TASK DIRECTIONS: Show every line of the listing below that contains the word "against".

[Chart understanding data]
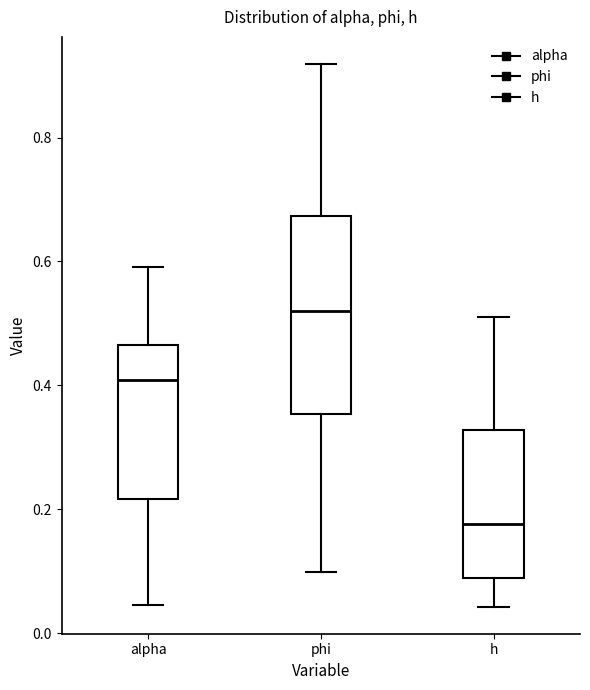

Reading left to right, read every box against the y-axis: the position of its median line, the range the box covers, and the ends of its whiskers. The values are not printed on the chart, so give them approximately, as read against the axis.

alpha: median 0.40, box 0.22 to 0.46, whiskers 0.04 to 0.60
phi: median 0.52, box 0.36 to 0.68, whiskers 0.10 to 0.92
h: median 0.18, box 0.08 to 0.32, whiskers 0.04 to 0.52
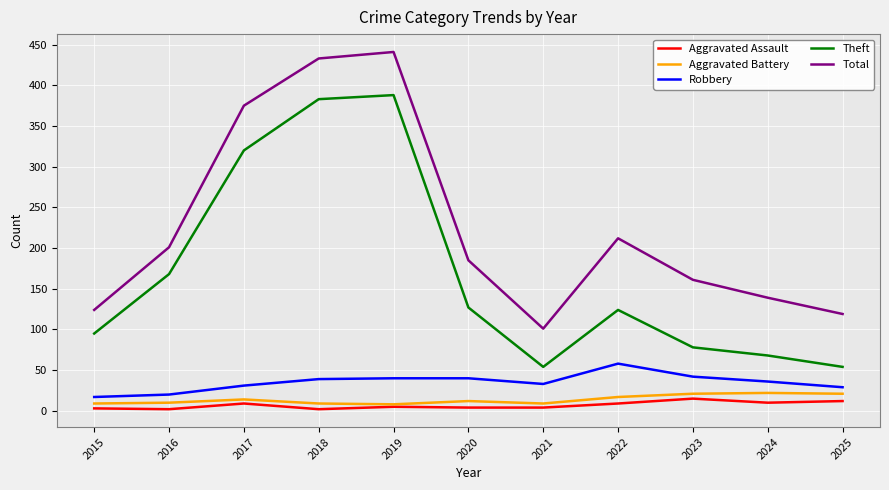

What are all the series names shown in the legend?

Aggravated Assault, Aggravated Battery, Robbery, Theft, Total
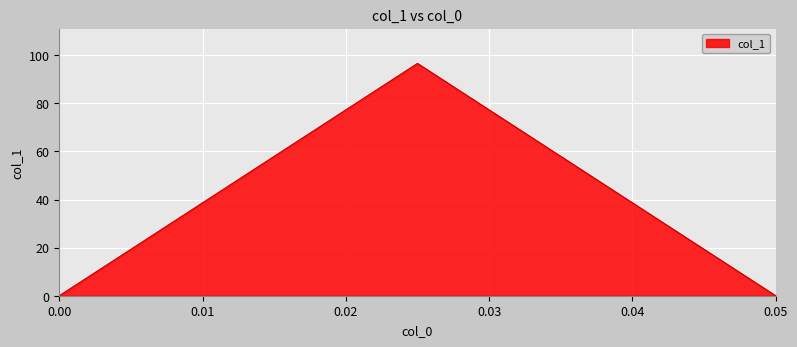

What is the maximum value shown in the chart?

96.6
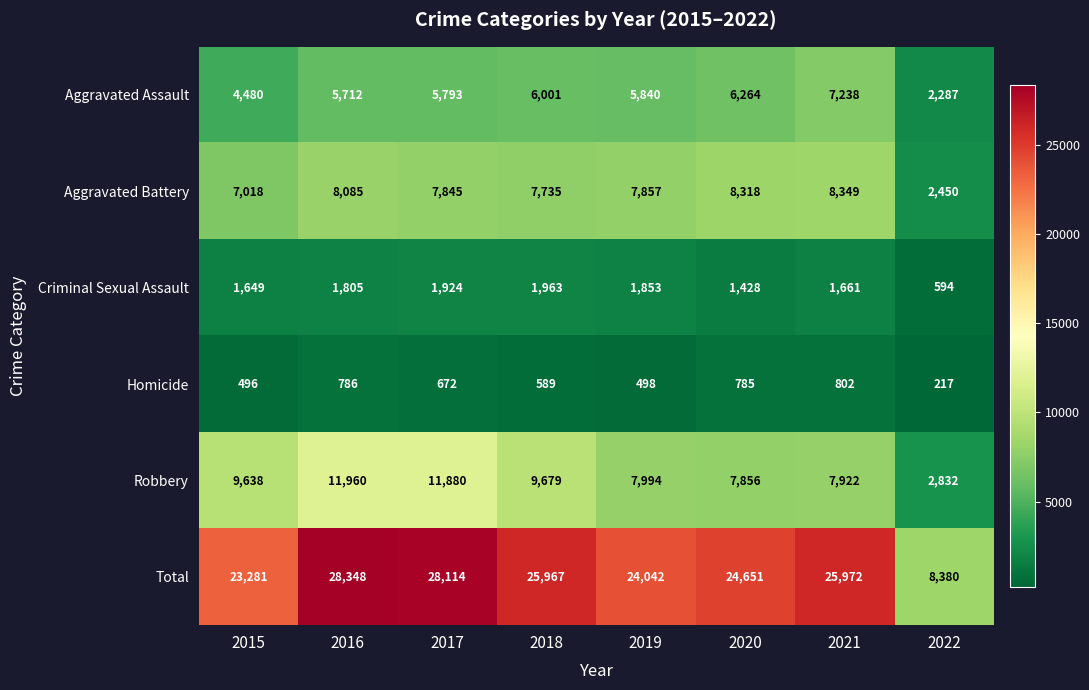

Rank the categories by Criminal Sexual Assault value from lowest to highest.

2022, 2020, 2015, 2021, 2016, 2019, 2017, 2018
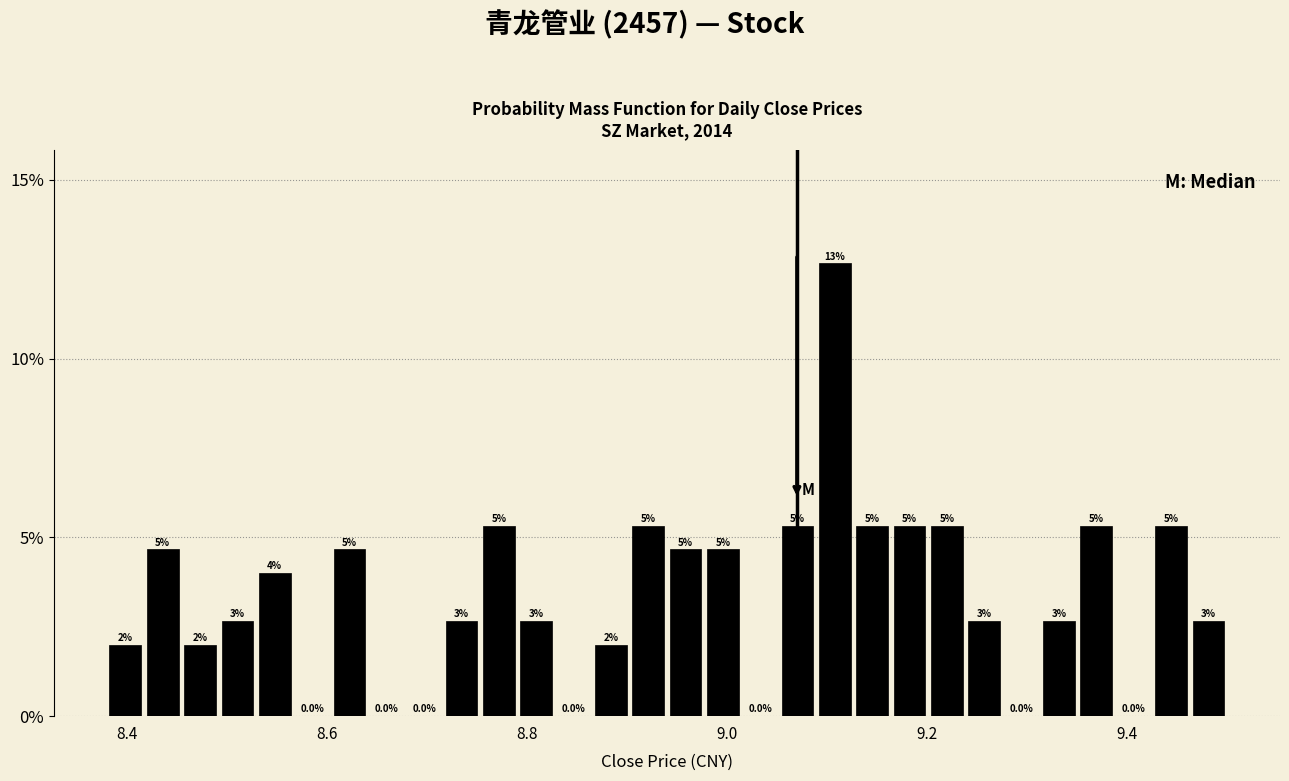

Around what value on the x-axis is the tallest bar? Give the approximate position of its centre, as read against the axis.

9.10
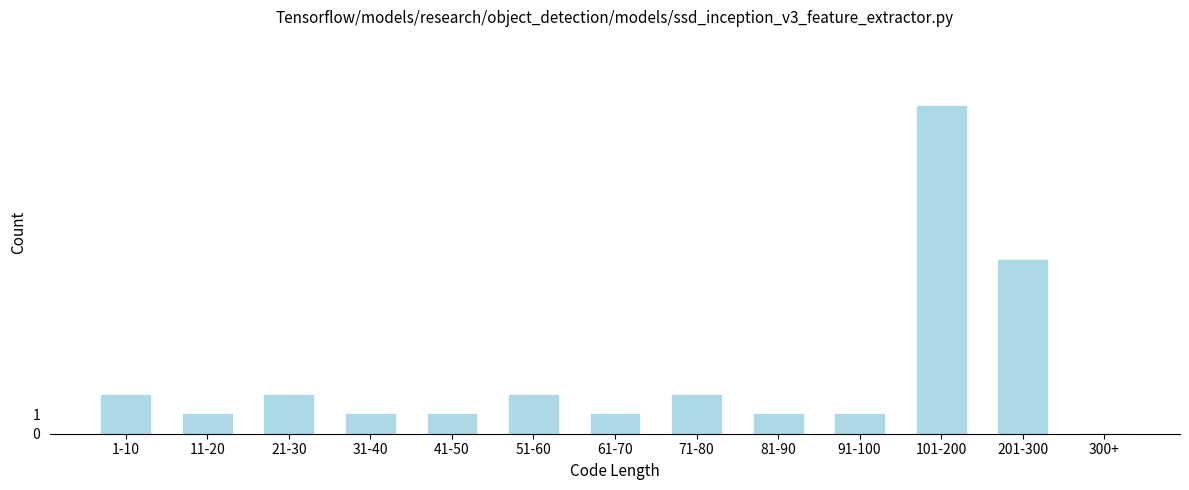

Reading left to right, what are all the values shown in this chart?

1-10=2	11-20=1	21-30=2	31-40=1	41-50=1	51-60=2	61-70=1	71-80=2	81-90=1	91-100=1	101-200=17	201-300=9	300+=0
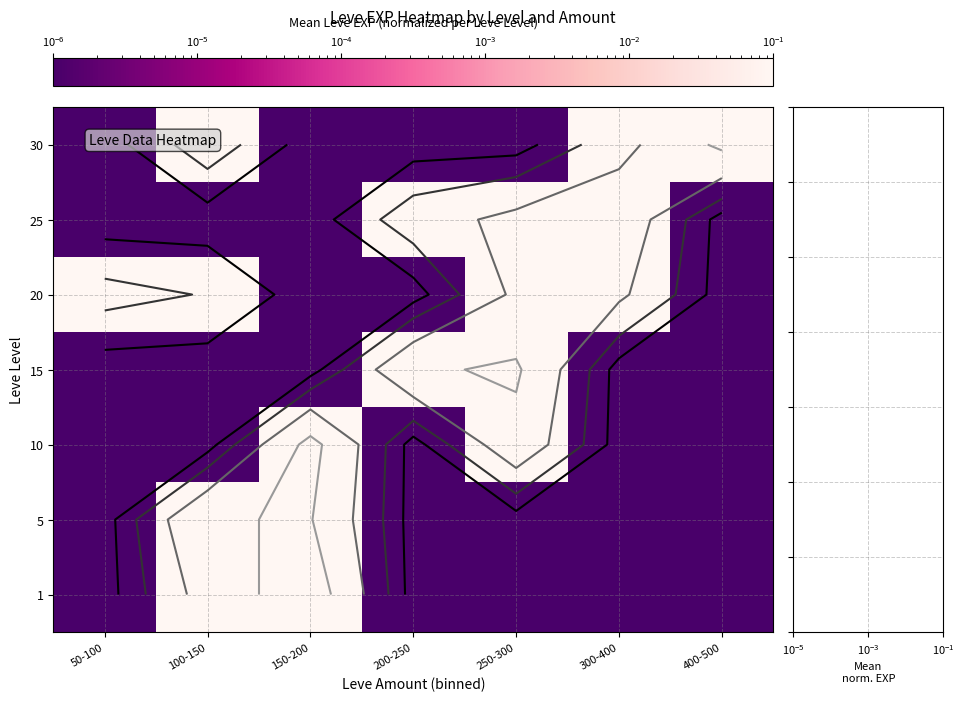

At how many categories does at least one series exceed 5?

2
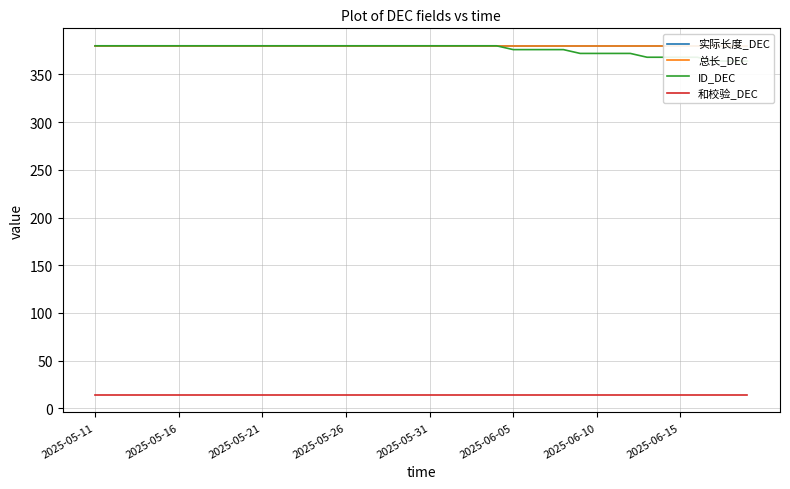

What is the spread (max minus min) of values at 2025-05-21?

366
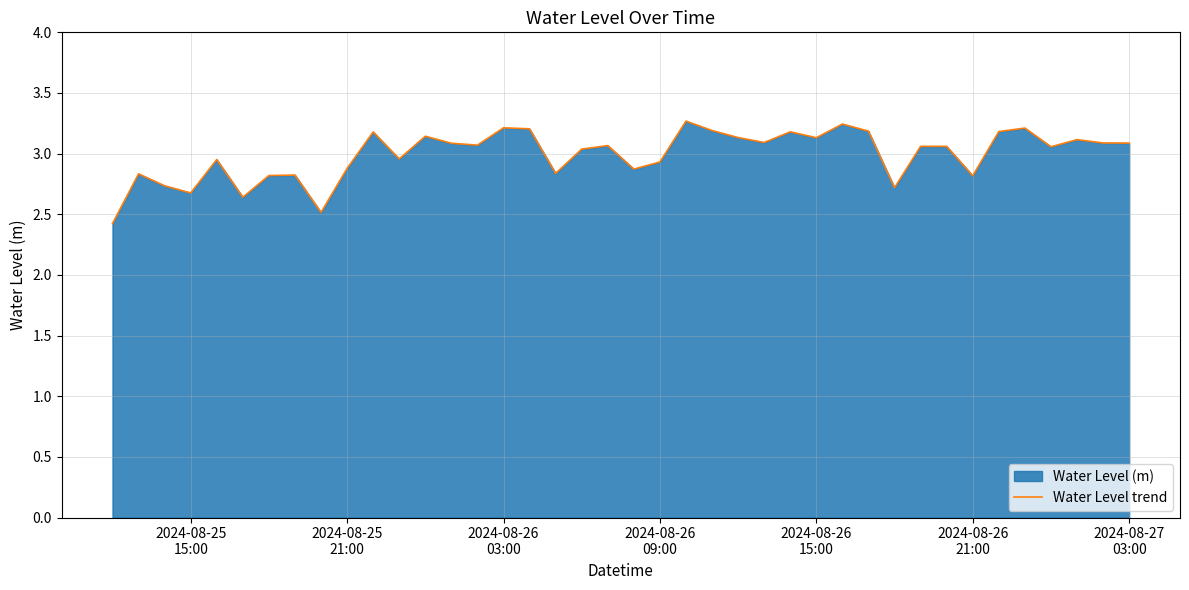

What is the value of the 15th point from the left?

3.1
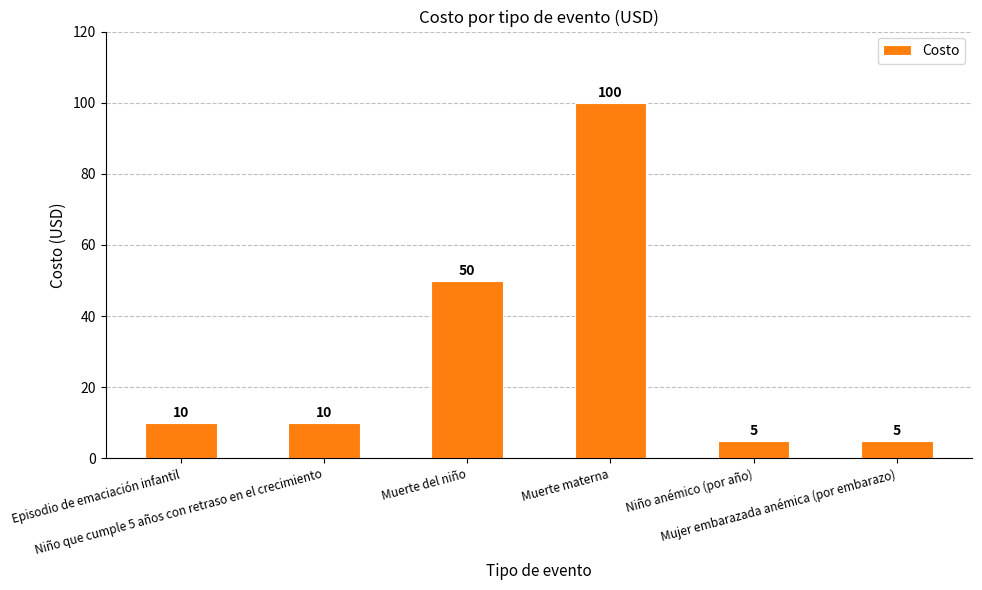

True or false: the data shows 25 at Muerte materna.

False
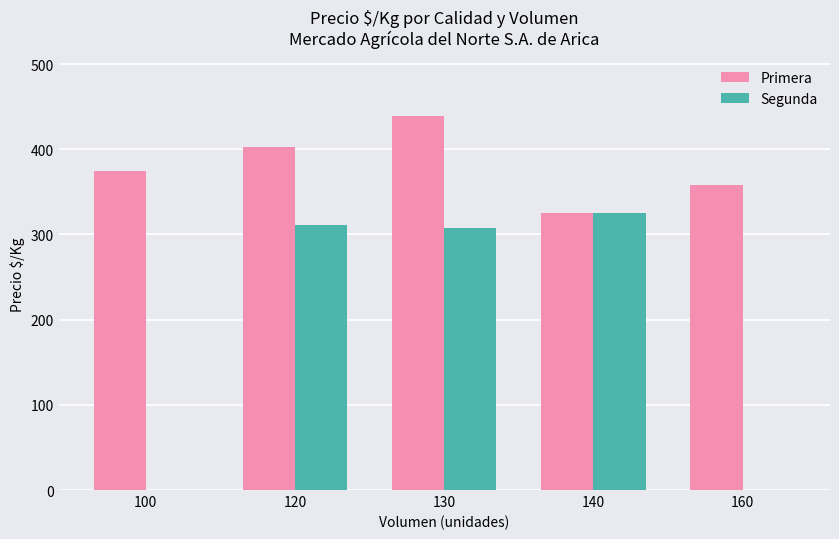

Reading right to left, extract all data points from this chart.

Primera: 160=358	140=325	130=439	120=403	100=375
Segunda: 160=0	140=325	130=308	120=311	100=0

TASK RESULT:
Reading left to right, read every box against the y-axis: the position of its median line, the range the box covers, and the ends of its whiskers. The values are not printed on the chart, so give them approximately, as read against the axis.
Around what value on the x-axis is the tallest bar? Give the approximate position of its centre, as read against the axis.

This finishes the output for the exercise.